An ATS is a trading system that meets the definition of “exchange” under federal securities laws but is not required to register as a national securities exchange if the ATS operates under an exemption provided under regulations under the Securities Exchange Act of 1934 (“Exchange Act”).  As stated in the Order, tZERO is an ATS that offers both “digitally enhanced securities” recorded on a blockchain and trading and settlement services for unique investments that may not be available through traditional brokerages.
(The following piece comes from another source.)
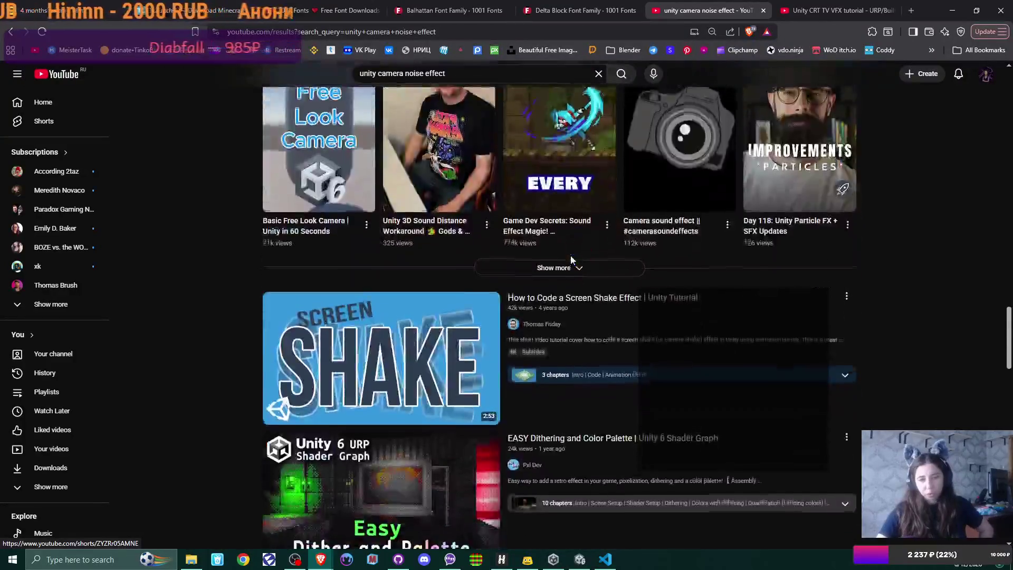
pyautogui.scroll(-3, 572, 259)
According to the SEC, the regulations require an ATS to disclose various aspects of its operations to the Commission, such as its order entry procedures, the manner in which it displays orders or quotes, and the roles and responsibilities of any entity involved in the operations of the ATS, as well as to file amendments on Form ATS within certain time periods prior to implementing a material change to the operation of the ATS or to correct any inaccuracies in a prior filing.  The SEC alleged that tZERO did not timely disclose certain information to the SEC in its Form ATS concerning its subscriber’s display of order book information for certain digitally enhanced securities.  Specifically, the Commission alleged that tZERO failed to disclose that tZERO was acquiring the assets of an entity that tZERO had been sharing order information with regarding digitally enhanced securities.  The SEC considered this to be a material change requiring tZERO to file an amendment to its Form ATS.  The Commission also claimed that tZERO failed to comply with its Fair Access of Regulation ATS by not establishing written standards for granting access to trading on its system with respect to digitally enhanced securities that exceeded certain daily trading volume on the ATS.

In response to the SEC initiating public administrative and cease-and-desist proceedings against tZERO, tZERO submitted an Offer of Settlement, which the SEC accepted.  tZERO agreed to comply with Regulation ATS in the future and pay a civil money penalty in the amount of $800,000.

The SEC emphasized that it is important for entities to provide “accurate, current, and complete disclosures on Form ATS.”  The information on how the ATS displays orders and trading interest is important for buyers and sellers because it gives insight into liquidity in the ATS and execution of a participant’s orders.  The disclosure requirements also enable the Commission to determine whether the ATS is complying with federal securities laws.

While other recent SEC enforcement actions against blockchain-based platforms and entities involved allegations of fraud, the tZERO Order focused on apparent failures in required disclosures and filings.  The Order does not delve into substantive issues about the agency’s stance on “digitally enhanced securities” or how they could be regulated differently in the future. As such, new digital finance platforms that fall under the SEC’s jurisdiction will, for now, have to follow applicable federal securities laws and regulations as a debate brews in Washington on how the federal government should oversee the burgeoning cryptocurrency industry.